Ale nie wszyscy jesteśmy artystami, nie każdy ma poetyckie ciągoty do widzenia w małym dużego, w wąskim szerszego, w teraźniejszym dawniejszego. Niektórzy wolą mieć ładnie, czysto i porządek. I tym się nasz pomnik fiata podobać nie będzie, powiedzą, że psuje wizerunek, że obkupciany, że to wstyd dla miasta, tym bardziej, że to samo centrum.
I są jeszcze ci trzeci, którym wszystko, a przynajmniej to, lotto, że się potocznym wyrażeniem wyrazimy.

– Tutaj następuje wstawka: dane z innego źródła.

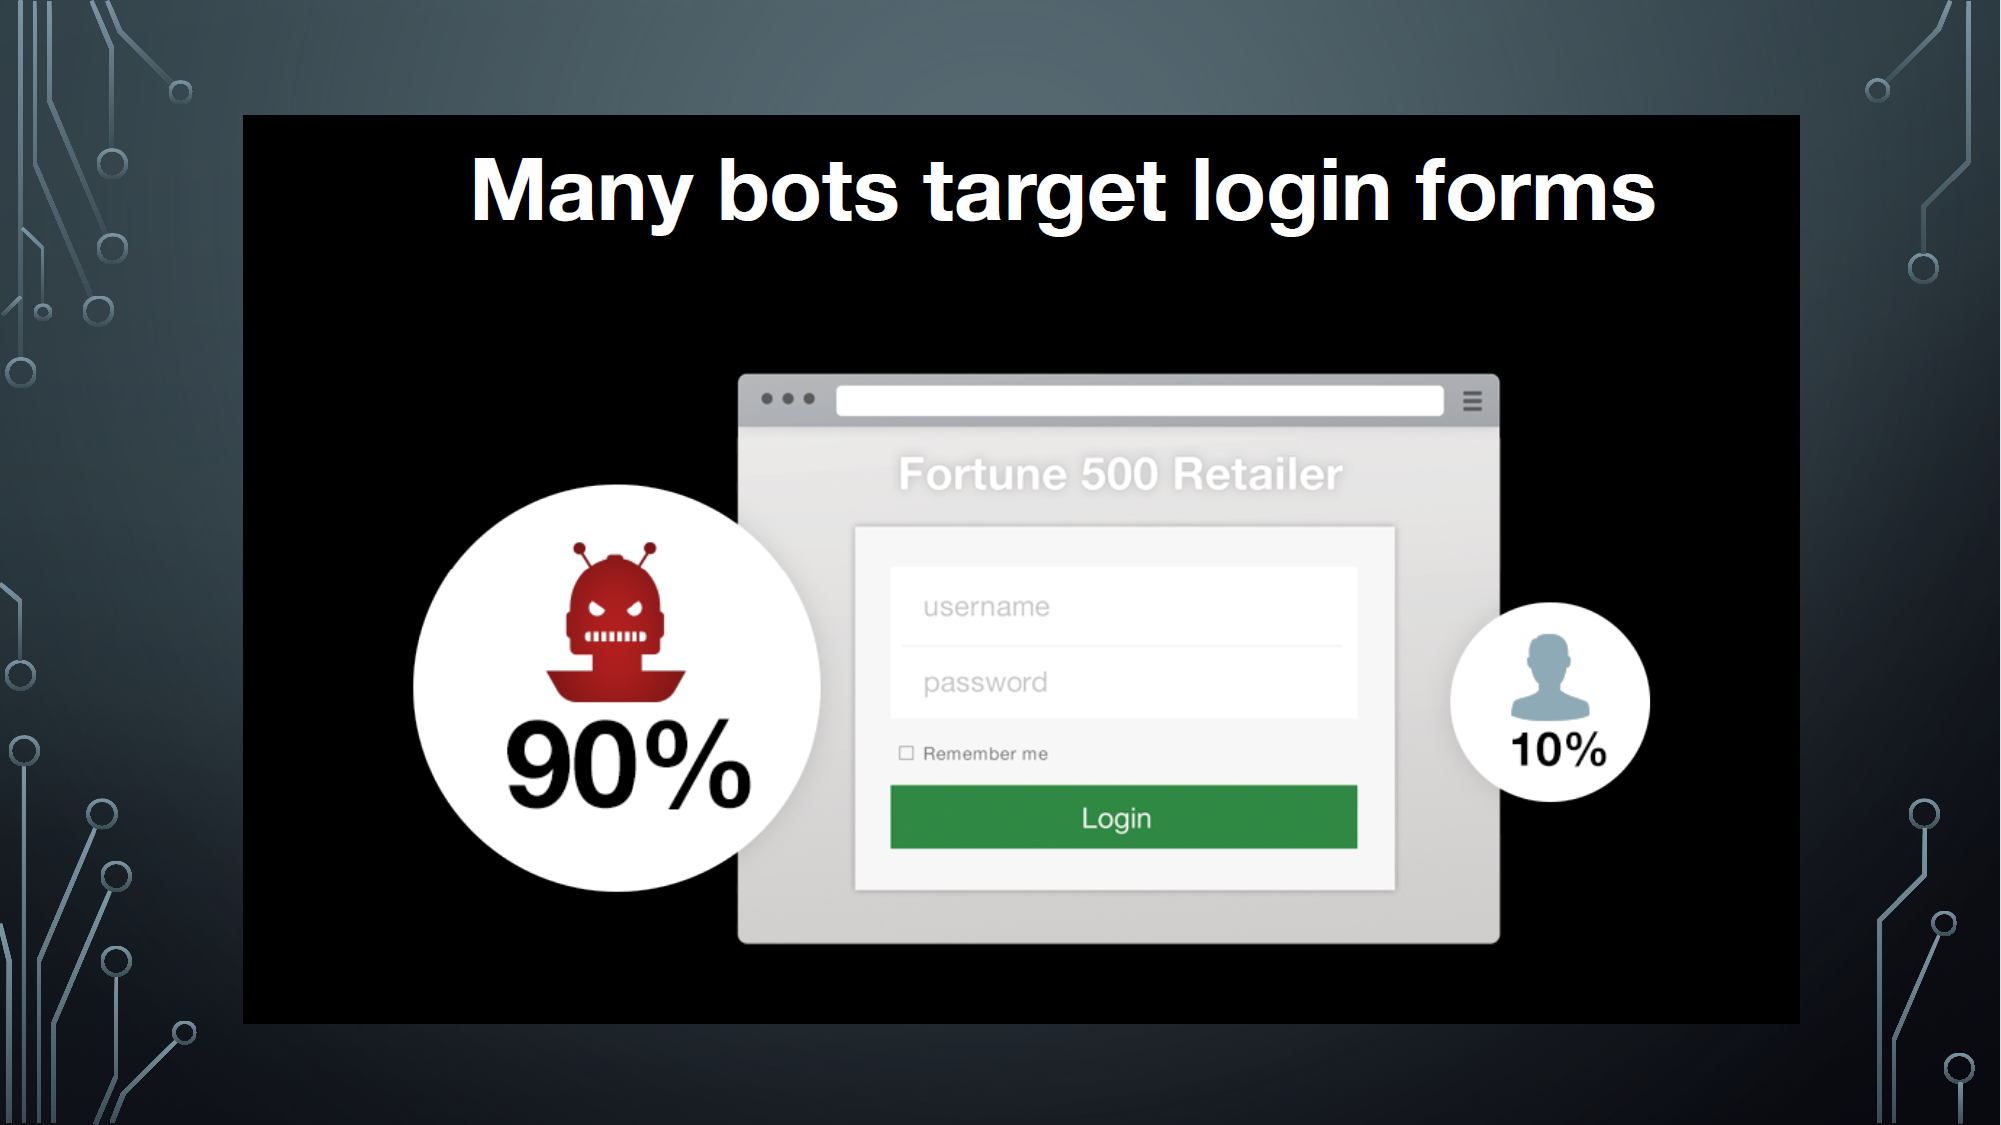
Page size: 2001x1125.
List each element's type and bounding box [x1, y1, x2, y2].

picture [243, 115, 1800, 1024]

Powinniśmy chyba jeszcze wprowadzić czwarty punkt widzenia, właściwy wielbicielom regulaminów i paragrafów, że to po prostu niedopuszczalne, takie wielomiesięczne porzucenie auta. Ale nie do końca znajdujemy tu stosowne przepisy, fiacik stoi skromnie, w różku narożnego placyku, na tyłach słynnego kiosku, którego już nie ma, nie zagraża ruchowi ani zmotoryzowanych, ani pieszych. Poza kupciami, nie straszy też za bardzo, może nawet już niedługo będzie całkiem biały po prostu. Nikt go nie rozkrada (aż dziwne), nie wymalowuje. Różna też może być historia właścicieli autka, kto wie, czy nie smutna, nie trudna. Dlatego czwartego punktu widzenia nie dotykamy w naszej sondzie.
A zatem głosujcie. Widoczny na zdjęciu pomnik fiata: się podoba, się nie podoba, czy też należy do gatunku widoków obojętnych.